Present each line of the entries below that holds the word "output".

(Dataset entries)
+ + +

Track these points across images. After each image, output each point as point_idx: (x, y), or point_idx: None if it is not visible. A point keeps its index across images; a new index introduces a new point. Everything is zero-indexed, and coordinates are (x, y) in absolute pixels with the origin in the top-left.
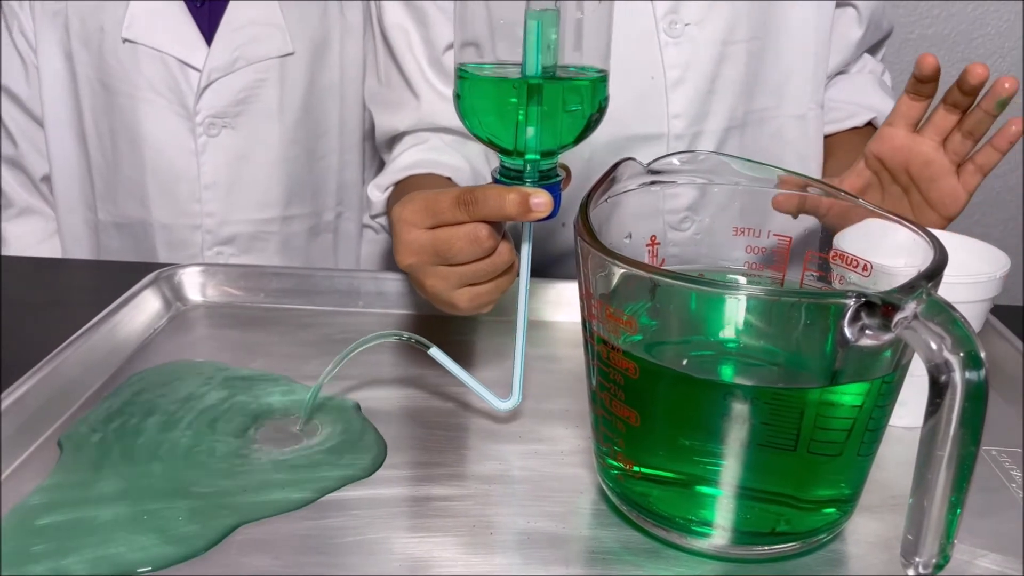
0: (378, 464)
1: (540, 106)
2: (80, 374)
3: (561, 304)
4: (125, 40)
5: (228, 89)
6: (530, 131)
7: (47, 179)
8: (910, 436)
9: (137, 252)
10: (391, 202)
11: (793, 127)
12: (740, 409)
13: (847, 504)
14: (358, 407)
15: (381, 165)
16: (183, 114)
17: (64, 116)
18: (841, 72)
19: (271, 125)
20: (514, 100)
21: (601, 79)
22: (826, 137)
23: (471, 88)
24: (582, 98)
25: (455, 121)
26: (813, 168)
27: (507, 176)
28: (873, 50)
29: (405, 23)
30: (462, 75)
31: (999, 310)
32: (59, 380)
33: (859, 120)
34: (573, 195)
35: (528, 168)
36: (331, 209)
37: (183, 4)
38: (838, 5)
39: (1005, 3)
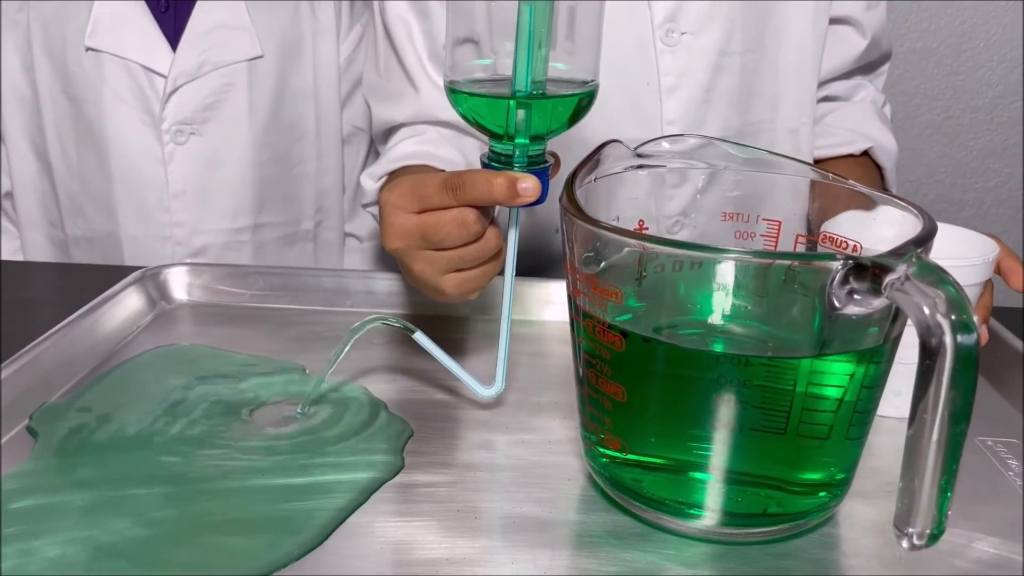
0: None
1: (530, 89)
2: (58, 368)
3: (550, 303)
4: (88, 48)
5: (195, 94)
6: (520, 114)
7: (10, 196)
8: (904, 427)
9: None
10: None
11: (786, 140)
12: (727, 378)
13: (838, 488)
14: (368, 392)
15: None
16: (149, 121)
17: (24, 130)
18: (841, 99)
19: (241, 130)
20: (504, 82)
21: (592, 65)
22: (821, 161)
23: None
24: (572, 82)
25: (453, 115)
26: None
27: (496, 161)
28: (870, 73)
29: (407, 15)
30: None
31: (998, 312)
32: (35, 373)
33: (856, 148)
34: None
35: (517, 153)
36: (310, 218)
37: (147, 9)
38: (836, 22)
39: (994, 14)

+ + +

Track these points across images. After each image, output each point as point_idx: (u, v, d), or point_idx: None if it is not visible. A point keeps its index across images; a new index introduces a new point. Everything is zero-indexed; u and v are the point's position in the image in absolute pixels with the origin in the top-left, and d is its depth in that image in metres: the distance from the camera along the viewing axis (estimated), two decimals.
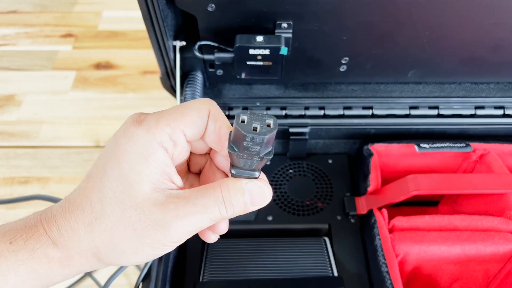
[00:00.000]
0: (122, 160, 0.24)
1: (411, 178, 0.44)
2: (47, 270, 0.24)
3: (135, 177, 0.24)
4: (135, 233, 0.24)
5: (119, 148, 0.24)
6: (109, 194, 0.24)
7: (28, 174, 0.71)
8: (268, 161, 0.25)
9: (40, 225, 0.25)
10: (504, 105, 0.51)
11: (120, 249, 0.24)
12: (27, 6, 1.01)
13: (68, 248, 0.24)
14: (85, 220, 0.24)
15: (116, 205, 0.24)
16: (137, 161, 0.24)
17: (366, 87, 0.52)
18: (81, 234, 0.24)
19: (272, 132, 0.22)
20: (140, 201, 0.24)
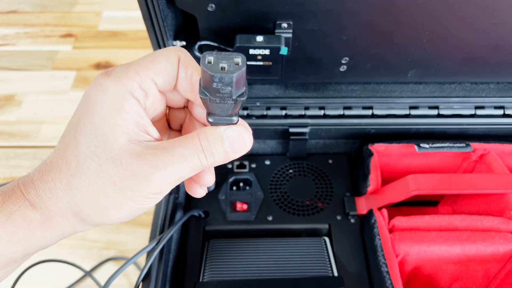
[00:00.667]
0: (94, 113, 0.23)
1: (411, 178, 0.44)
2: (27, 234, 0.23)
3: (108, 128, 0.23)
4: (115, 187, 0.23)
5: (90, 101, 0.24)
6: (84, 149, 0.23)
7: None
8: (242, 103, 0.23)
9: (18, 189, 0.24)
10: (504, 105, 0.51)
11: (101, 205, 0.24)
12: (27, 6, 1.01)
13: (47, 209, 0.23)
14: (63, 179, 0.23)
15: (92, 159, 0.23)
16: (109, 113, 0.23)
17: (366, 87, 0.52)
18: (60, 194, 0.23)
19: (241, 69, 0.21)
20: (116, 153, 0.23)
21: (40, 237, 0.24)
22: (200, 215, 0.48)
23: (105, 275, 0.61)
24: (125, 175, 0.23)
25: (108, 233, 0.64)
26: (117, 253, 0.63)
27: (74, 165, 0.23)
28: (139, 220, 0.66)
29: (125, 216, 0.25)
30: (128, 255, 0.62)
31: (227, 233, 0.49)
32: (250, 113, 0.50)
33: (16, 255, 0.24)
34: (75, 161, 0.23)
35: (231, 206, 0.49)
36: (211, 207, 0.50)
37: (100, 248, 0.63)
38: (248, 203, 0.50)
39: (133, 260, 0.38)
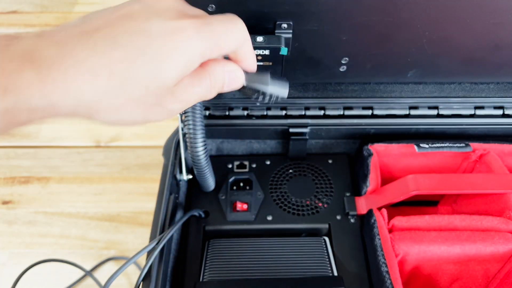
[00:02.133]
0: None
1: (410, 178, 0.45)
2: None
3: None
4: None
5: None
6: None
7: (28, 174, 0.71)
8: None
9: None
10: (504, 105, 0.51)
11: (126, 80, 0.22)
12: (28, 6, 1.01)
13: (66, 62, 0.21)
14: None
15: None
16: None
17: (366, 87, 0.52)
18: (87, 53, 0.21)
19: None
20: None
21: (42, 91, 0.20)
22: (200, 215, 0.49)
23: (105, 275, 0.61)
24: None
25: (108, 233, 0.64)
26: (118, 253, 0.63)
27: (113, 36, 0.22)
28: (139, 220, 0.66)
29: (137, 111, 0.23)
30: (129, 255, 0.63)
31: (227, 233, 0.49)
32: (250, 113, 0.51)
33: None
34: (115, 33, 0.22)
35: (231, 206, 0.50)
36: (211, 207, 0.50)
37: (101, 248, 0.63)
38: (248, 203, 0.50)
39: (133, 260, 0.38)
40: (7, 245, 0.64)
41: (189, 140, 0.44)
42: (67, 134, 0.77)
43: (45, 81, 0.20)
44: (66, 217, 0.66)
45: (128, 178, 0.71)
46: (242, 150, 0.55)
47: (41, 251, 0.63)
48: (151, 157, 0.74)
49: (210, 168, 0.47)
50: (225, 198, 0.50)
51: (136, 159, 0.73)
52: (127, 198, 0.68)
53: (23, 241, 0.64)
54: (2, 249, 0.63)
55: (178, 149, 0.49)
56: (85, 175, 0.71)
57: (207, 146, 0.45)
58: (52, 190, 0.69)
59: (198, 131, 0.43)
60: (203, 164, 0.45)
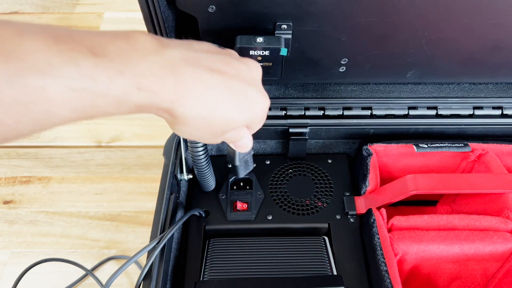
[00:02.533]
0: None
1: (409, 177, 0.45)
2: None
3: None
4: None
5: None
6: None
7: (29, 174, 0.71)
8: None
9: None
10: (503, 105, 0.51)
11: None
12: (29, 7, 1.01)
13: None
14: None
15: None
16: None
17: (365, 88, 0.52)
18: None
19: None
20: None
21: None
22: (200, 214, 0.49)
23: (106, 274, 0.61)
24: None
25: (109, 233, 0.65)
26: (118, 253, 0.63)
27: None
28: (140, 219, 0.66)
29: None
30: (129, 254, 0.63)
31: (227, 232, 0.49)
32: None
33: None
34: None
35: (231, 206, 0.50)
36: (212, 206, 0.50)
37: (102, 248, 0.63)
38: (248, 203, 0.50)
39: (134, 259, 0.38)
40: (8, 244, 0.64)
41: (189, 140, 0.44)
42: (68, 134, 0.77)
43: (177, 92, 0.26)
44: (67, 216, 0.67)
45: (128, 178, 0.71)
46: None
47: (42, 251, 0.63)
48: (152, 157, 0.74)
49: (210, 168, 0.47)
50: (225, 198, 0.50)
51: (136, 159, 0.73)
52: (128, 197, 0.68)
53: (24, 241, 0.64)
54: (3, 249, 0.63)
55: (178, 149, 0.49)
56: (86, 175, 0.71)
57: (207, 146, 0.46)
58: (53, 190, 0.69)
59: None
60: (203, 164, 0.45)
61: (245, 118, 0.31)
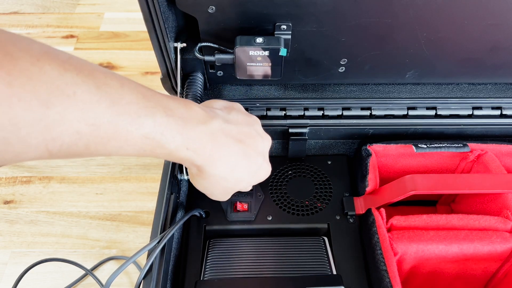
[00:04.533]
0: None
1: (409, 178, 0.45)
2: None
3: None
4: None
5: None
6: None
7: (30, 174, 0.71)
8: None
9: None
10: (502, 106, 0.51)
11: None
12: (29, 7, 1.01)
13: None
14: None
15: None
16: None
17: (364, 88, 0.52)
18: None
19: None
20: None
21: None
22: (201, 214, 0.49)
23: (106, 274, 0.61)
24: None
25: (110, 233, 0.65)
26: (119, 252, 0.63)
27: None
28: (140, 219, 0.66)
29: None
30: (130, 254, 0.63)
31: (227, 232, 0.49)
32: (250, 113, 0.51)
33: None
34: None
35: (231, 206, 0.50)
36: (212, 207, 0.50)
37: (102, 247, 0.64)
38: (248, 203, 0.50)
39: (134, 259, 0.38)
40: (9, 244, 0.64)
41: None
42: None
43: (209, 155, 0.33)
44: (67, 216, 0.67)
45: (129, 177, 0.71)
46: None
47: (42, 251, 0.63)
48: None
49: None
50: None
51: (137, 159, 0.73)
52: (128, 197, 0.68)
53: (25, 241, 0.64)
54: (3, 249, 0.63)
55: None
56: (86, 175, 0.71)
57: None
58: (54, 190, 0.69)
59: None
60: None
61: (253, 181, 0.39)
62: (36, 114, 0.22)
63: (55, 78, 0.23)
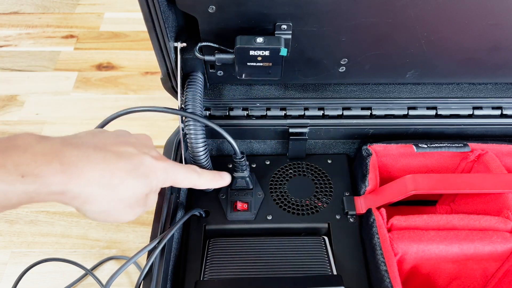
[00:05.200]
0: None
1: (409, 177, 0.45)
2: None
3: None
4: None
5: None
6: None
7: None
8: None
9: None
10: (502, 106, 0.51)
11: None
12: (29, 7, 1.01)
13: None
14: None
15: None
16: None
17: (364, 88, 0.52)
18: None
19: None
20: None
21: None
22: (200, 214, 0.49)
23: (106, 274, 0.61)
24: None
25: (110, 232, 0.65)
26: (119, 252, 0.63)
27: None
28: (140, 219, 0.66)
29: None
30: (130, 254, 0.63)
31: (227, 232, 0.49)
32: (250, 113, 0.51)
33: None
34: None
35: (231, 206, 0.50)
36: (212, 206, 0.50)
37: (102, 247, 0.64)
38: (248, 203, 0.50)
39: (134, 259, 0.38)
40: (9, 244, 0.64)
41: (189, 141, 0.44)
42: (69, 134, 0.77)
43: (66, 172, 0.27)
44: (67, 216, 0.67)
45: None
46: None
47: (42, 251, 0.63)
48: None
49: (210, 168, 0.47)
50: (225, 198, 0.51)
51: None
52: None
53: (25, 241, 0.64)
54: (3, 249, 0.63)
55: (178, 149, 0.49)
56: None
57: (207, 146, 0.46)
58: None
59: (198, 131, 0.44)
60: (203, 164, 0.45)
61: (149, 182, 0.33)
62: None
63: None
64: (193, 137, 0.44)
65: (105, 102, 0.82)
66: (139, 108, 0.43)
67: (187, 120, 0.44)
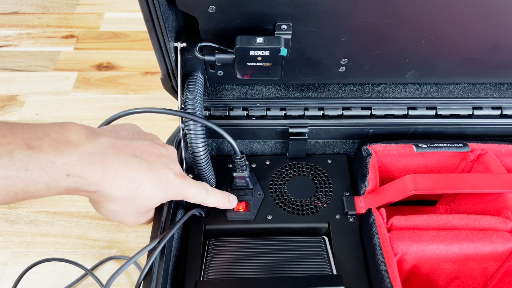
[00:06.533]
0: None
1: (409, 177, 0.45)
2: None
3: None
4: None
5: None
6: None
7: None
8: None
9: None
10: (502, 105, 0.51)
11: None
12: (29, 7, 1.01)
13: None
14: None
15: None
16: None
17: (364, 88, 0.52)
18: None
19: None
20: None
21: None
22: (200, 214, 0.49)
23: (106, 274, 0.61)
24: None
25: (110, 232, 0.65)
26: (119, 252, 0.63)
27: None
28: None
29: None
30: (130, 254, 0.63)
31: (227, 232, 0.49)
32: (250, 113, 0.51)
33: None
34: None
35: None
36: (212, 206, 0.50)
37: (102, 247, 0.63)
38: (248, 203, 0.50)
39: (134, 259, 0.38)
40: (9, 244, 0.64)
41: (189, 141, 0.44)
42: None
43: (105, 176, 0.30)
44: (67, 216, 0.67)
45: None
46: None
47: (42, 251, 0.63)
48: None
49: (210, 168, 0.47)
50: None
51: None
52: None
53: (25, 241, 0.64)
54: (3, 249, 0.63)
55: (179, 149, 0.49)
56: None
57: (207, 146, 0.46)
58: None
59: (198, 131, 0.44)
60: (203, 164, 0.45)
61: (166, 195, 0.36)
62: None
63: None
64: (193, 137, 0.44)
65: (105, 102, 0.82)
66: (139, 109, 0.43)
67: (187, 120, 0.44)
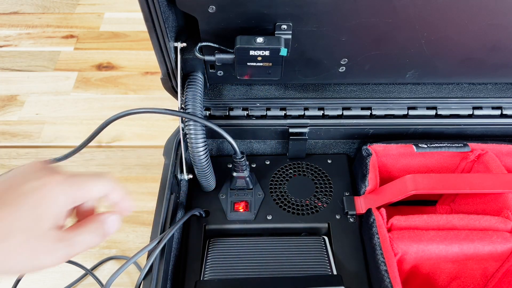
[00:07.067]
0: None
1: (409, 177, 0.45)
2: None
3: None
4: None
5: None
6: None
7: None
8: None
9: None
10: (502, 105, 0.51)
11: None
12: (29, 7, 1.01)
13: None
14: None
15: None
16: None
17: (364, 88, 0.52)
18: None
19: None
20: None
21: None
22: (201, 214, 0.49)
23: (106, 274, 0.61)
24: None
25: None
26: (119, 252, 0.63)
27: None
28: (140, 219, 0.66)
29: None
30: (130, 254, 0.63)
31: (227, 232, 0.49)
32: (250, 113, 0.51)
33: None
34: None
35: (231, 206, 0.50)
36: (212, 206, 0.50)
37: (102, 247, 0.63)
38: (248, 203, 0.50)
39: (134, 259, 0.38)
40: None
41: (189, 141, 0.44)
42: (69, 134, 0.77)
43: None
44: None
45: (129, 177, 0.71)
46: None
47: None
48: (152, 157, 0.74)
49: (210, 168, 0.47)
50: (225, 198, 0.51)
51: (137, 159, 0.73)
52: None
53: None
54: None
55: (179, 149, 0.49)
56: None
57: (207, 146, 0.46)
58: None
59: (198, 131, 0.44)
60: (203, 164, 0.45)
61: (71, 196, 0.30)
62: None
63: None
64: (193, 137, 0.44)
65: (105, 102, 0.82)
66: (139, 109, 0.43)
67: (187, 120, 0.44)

+ + +

■ Solved problem ■
Track these points across images. After each image, output each point as point_idx: (x, y), or point_idx: None if it is not visible. A point keeps its index across images; a new index introduces a new point. Everything is zero-indexed, and coordinates are (x, y) in absolute pixels with the origin in the top-left.
Track these points across images. After each image, output each point as point_idx: (u, v, d), or point_idx: None if it is not visible. A point keeps its index across images; a new index introduces a new point. Everything is zero-indexed; u and v are the point's position in the image in absolute pixels with the origin in the top-left, and d is its depth in that image in metres: the distance from the camera along the viewing axis (estimated), two decimals.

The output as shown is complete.